As the fan cleared the moisture that had collected on the mirrors, she applied her makeup in the buff, found a fresh pair of black leggings and a long, cowl-necked shirt that just covered her buttocks, then finished with heeled boots that gave her another three inches.
Then she packed. Neatly. Carefully. Planning the coming days as she folded her clothes and toiletries into her bag. She just had to make certain that everyone, every last one who had been a counselor at Camp Horseshoe, was on the same page to the last paragraph.
“You can do it,” she said aloud as she double-checked her suitcase.
Satisfied that she’d left no necessity behind, she zipped up the case, pulled on a sleek, belted jacket, and headed out of the penthouse to drive to bumblefuck Oregon, for damage control.
She took the express elevator to the parking garage, unlocked her sporty white Mercedes wirelessly, and noticed her vanity plate: LGLGDSS, which not too many people could figure out, but that was okay. Smiling, she slid into the cool interior. Who needed the common man to figure out she was a legal goddess?

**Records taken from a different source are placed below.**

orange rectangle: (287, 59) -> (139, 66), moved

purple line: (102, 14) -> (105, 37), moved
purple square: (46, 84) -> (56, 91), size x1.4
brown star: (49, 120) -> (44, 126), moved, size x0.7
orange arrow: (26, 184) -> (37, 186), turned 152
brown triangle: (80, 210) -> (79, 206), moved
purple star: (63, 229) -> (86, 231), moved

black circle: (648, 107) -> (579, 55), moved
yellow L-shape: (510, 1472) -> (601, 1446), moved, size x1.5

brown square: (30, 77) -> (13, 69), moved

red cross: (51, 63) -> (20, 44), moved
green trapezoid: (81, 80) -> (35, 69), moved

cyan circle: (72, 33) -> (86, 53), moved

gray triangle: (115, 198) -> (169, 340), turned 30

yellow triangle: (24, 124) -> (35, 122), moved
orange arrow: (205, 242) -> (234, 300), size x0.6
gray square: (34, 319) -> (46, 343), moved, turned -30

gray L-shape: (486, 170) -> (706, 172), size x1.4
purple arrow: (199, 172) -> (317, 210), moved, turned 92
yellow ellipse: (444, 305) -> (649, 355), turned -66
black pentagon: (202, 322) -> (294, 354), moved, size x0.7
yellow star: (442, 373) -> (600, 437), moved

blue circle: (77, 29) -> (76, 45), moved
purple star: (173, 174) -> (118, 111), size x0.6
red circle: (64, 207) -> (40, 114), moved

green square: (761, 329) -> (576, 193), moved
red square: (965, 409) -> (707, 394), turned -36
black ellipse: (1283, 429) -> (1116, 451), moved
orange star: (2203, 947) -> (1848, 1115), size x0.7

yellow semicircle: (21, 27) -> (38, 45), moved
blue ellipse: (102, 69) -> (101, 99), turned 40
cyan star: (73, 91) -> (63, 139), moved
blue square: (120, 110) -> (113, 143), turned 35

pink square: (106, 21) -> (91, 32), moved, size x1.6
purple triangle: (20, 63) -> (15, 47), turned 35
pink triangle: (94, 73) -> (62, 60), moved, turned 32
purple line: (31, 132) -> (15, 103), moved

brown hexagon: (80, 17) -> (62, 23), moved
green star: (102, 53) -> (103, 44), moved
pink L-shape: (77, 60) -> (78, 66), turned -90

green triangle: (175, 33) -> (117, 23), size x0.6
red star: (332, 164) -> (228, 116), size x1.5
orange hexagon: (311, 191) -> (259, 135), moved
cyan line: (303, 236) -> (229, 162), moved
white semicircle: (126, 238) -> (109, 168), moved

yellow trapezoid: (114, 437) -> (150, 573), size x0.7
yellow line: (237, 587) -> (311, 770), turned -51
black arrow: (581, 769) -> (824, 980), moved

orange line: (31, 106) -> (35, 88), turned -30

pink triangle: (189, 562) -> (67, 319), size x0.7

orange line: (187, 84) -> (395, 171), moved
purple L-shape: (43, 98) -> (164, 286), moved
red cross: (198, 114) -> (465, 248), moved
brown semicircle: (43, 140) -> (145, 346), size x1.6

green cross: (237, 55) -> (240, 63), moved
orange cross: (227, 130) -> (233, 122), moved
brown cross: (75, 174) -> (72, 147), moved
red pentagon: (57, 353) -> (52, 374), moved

As long as she knew it, and the senior partners at Keating, Black, Tobias, and Aaronsen knew it as well, then nothing else mattered.
Nothing at all.
She pulled out of the parking garage, easing through the ever-increasing traffic, flipped on the wipers due to the rain, then set her jaw as she merged onto Highway 26. Through the Vista Ridge tunnel that cut beneath the West Hills of Portland she headed west. Above the tunnel, the forested slopes hid elegant homes of some of Portland’s wealthiest residents, mansions tucked between the firs, maples, and spruce trees. Mullioned windows peeked through evergreen branches to peer over the heart of downtown and across the Willamette River to the city spreading eastward toward the rugged Cascade Mountains. The homes on the hillside ranged from contemporary, to mid-century modern, to classic Portland. All were expensive and grand, but didn’t afford the luxury of being right downtown, where one could feel the pulse of the city, the kind of amenity Jo-Beth craved.